This invention addresses the general problem of motive power for micromachines, i.e., those mechanical devices whose individual components are typically between 1 .mu.m and 1000.mu.m in size. The essence of the current invention is the introduction of gas pressure-driven pistons which use capillary forces to seal the working fluid in the working device and to transmit the forces which result from the pressure acting on the working fluid to the piston. The result is a new class of microminiature linear activators which make available piston forces some 2-3 orders of magnitude larger than do conventional electrostatic microactuators at similar operating voltages.
In the field of micromechanical technologies, there is a great need for devices which can provide useful work to active micromechanical assemblies. (For the purposes of this application, an active micromechanical assembly would be a micromachine having driven moving parts, for example a gear train, whereas a passive micromechanical assembly would depend on the deformation of fixed elements, such as cantilevers, in response to external motion or other external conditions.) The same need is commonplace on the macroscopic scale; an assembly of gears and pivots and linear motion guides is not a lathe until some source of motive power is added. On the macroscopic scale such motive power is often provided by internal and external combustion engines, although the energy provided by these sources may first be transformed into forms useable by electric motors or hydraulic actuators, which devices may directly drive the desired assembly.

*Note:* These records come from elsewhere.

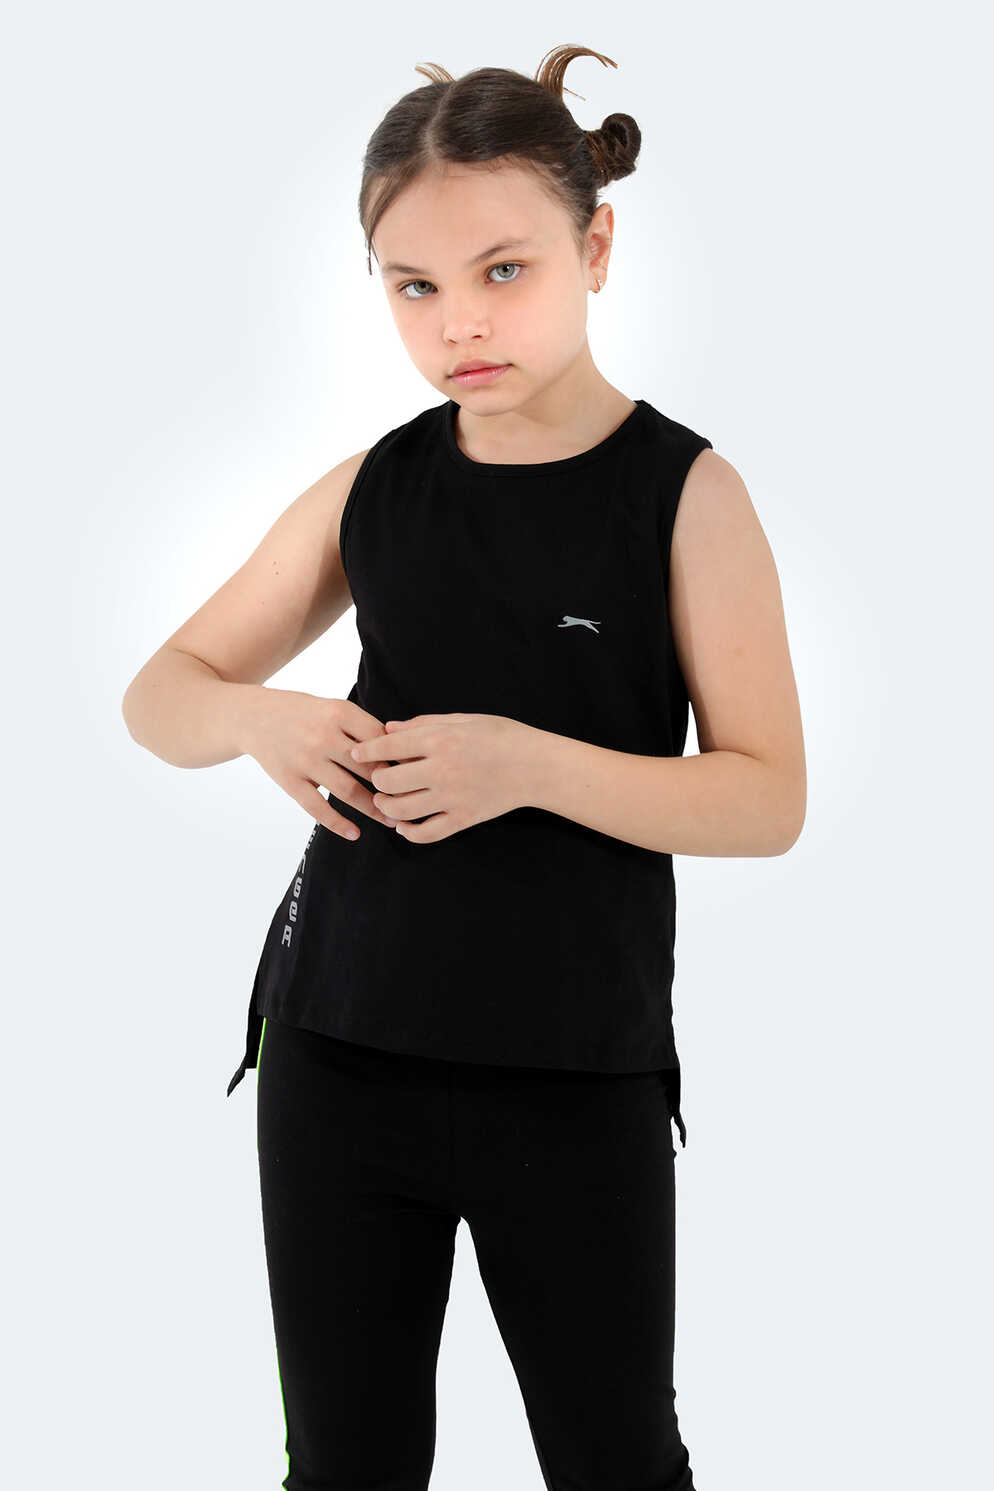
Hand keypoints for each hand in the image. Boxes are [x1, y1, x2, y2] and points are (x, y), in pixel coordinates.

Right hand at [244, 689, 400, 839]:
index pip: (381, 740)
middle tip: (413, 802)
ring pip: (348, 791)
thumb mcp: (333, 707)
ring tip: (391, 821)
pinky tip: (355, 833)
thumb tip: (400, 753)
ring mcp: (305, 760)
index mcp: (339, 712)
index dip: (401, 759)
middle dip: (394, 788)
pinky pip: (317, 807)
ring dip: (373, 809)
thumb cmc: (303, 713)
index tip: (417, 774)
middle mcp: (323, 736)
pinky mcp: (289, 780)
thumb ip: (362, 727)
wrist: (252, 717)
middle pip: (369, 768)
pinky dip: (338, 824)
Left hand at [349, 712, 535, 842]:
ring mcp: (451, 798)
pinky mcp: (463, 818)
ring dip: (386, 807)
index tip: (357, 754)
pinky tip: (404, 825)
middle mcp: (441, 769)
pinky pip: (427, 833)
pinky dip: (409, 832)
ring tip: (385, 802)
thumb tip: (388, 729)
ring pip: (401, 810)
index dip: (366, 751)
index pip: (388, 748)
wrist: (536, 765)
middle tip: (378, 778)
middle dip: (376, 781)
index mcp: (440, 740)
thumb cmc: (501, 736)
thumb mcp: (463, 719)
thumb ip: (423, 724)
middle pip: (388, 782)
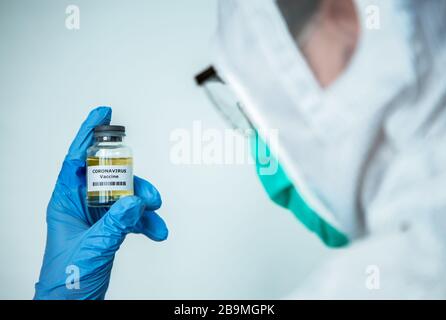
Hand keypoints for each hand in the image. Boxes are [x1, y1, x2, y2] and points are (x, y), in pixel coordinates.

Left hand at [34, 106, 167, 298]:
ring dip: (144, 204)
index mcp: (66, 202)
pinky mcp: (109, 229)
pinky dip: (146, 222)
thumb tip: (135, 201)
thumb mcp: (92, 247)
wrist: (71, 306)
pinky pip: (132, 217)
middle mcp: (81, 205)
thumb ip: (115, 222)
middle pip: (109, 177)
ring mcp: (96, 217)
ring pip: (125, 196)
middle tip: (149, 193)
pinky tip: (156, 230)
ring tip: (155, 216)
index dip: (87, 134)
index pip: (75, 159)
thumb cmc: (66, 282)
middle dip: (133, 181)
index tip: (102, 114)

Unfortunately, the standard macroscopic sources of motive power do not scale well into the microscopic regime with which we are currently concerned. They are either too complicated to manufacture at such dimensions or the physical laws that govern their operation do not scale favorably, resulting in inadequate performance. Several types of motive power have been investigated in the prior art for application in the microscopic regime, notably electrostatic motors, piezoelectric drives, and thermal bimorphs, and these have proven useful in some cases. In general, however, the force produced is limited, and/or is available over a rather small range of linear displacement, and hence is not adequate for a large number of potential applications. Further, some of the available options (piezoelectric drives, thermal bimorphs, and others) do not adapt easily to integrated circuit processing techniques, an important factor for applications requiring many actuators or when many complete mechanisms must be built.
For the foregoing reasons, there is a need for a new type of microminiature linear activator that provides accessible work per operating cycle (force x length of stroke) vastly greater than is achievable using currently available microscopic actuators. A further need is for such a device that is easily manufactured in large quantities on a silicon wafer (the current arena for development of micromachines) using fabrication techniques compatible with the enormous suite of techniques developed for fabrication of integrated circuits.